Local officials, including Pointe-Noire’s deputy mayor, are expected to attend the welcome ceremony. In preparatory notes seen by our newsroom, municipal authorities praise the Lions’ alignment with the National Development Plan, especially in social protection and green infrastructure.

A senior adviser at the Ministry of International Cooperation said the government “values civic organisations that complement public services, particularly in health outreach,” adding that tax exemptions on imported medical supplies remain under review for accredited NGOs.

Volunteer Voices and Community Hopes

Among volunteers, anticipation is high. “Governor Mboula started as a club treasurer like many of us,” recalled Mireille Nkotou, president of Pointe-Noire Sapelli club. “His path shows that commitment, not titles, drives impact.”

Younger members are keen on skill-sharing. Second-year Lion Arnaud Ipika hopes the visit will formalise mentorship programmes linking professionals in oil services with pupils at Technical Lycée Poaty Bernard. “Knowledge transfer is also service,” he noted during a pre-event workshop.

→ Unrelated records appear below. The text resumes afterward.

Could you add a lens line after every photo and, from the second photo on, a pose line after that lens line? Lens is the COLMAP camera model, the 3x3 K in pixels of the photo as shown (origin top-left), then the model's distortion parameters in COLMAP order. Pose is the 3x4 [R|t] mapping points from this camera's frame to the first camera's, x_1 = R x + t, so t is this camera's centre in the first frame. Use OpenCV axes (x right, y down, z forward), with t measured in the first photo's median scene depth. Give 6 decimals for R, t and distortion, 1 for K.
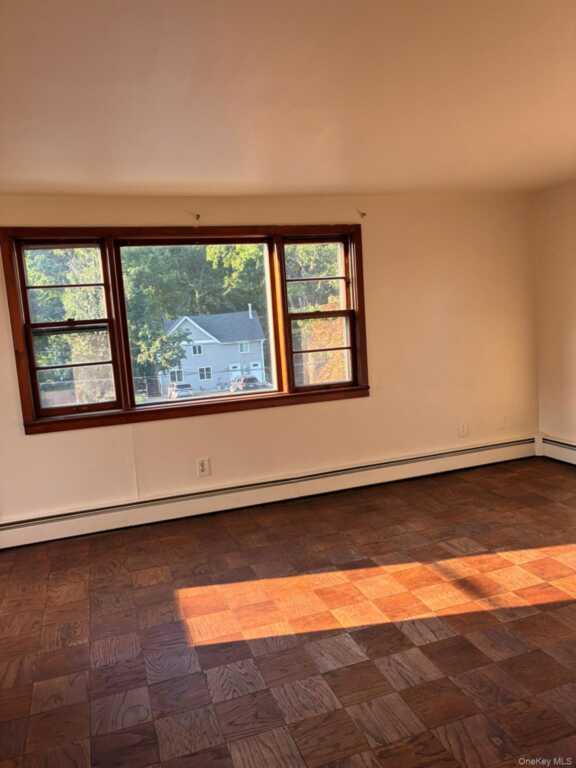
lens RADIAL K [[581.0, 0, 288.0], [0, 581.0, 384.0], [0, 0, 1]] dist [0.012539, -0.004178]
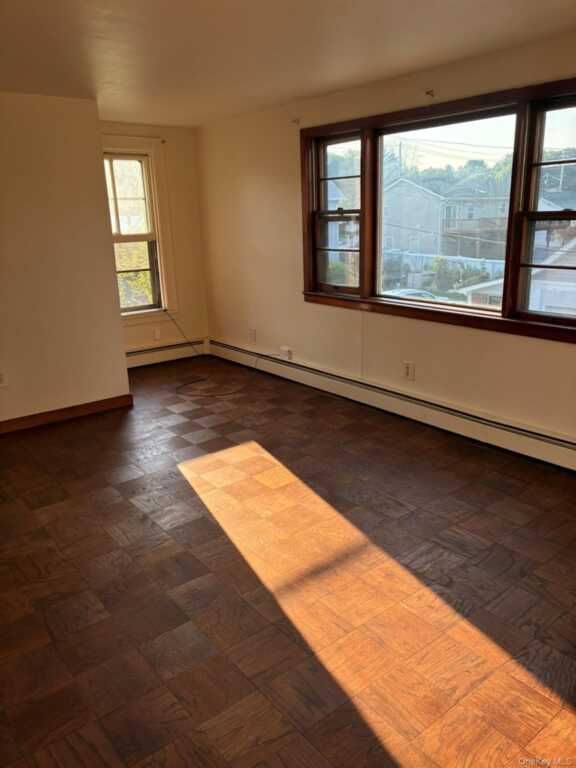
lens RADIAL K [[591.1, 0, 278.0], [0, 591.1, 388.7], [0, 0, 1]] dist [0.007819, -0.000854]
pose [[0.317689, 0.325933, -0.890416, 0.716407], [-0.090928, 0.945209, 0.313548, -0.126838], [0.943825, -0.018647, 0.329918, 0.484813]]
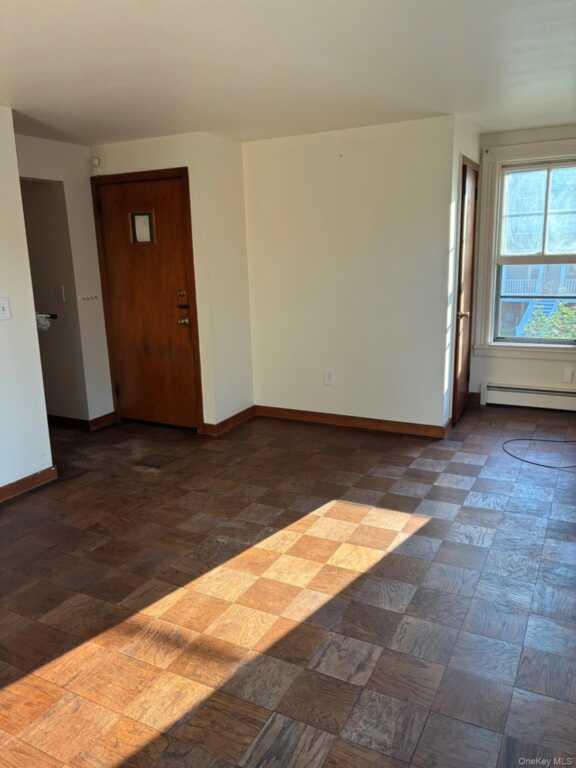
lens RADIAL K [[581.0, 0, 288.0], [0, 581.0, 384.0], [0, 0, 1]] dist [0.012539, -0.004178]
pose [[-0.726126, 0.242241, -0.643475, 0.445794], [0.004571, 0.937560, 0.347793, -0.169411], [0.687547, 0.249600, -0.681894, 1.129612]]
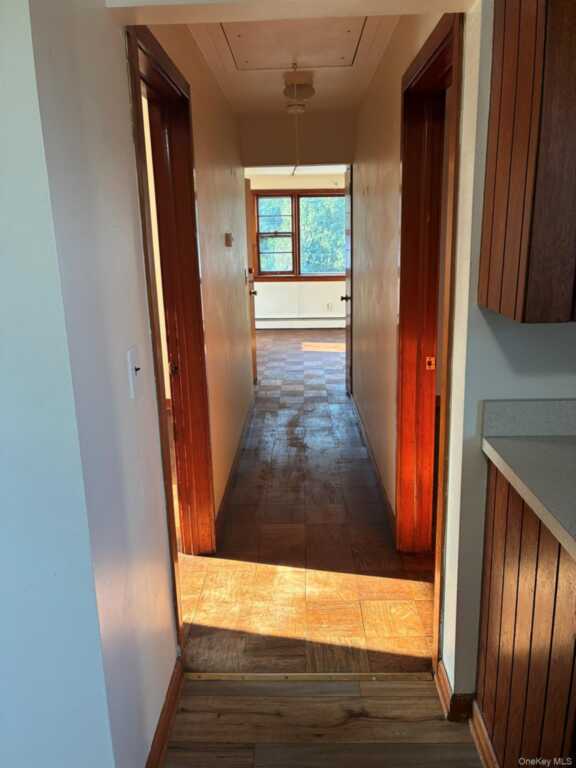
lens RADIAL K [[581.0, 0, 288.0], [0, 581.0, 384.0], [0, 0, 1]] dist [0.012539, -0.004178]
pose [[0.935574, 0.132550, -0.327309, 0.470900], [-0.083793, 0.983737, 0.158870, 0.105752], [0.343045, -0.121208, 0.931466, -1.116105]]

Stakeholders in Dolisie echo similar sentiments. Local entrepreneur José Nzouzi believes Lions support can help revive community gardens that once supplied the city hospital. “With seeds and a water borehole, we can cut patient meal costs by half,” he said.

Next Steps After the December Roadshow

After the December roadshow, Mboula will consolidate findings into an action matrix detailing budgets, indicators and responsible officers. The document is expected to circulate to club secretaries before 20 December, enabling swift integration into annual planning.

He then heads to Yaoundé in late January for the district mid-winter conference, where Region 26’s updated scorecard will feed into continental benchmarks reported to Lions Club International by March. For Mboula, the Pointe-Noire stop is only the opening act.

If funding milestones are met, a regional youth leadership camp could be hosted in Pointe-Noire next July, pending cabinet approval.

Community View on Partnership Value

Residents interviewed along Avenue Charles-de-Gaulle expressed gratitude for the continuity of service. “Government clinics do their part, but Lions add a human touch,” said nurse Bernadette Loutaya, capturing the collaborative spirit Mboula hopes to reinforce throughout his mandate.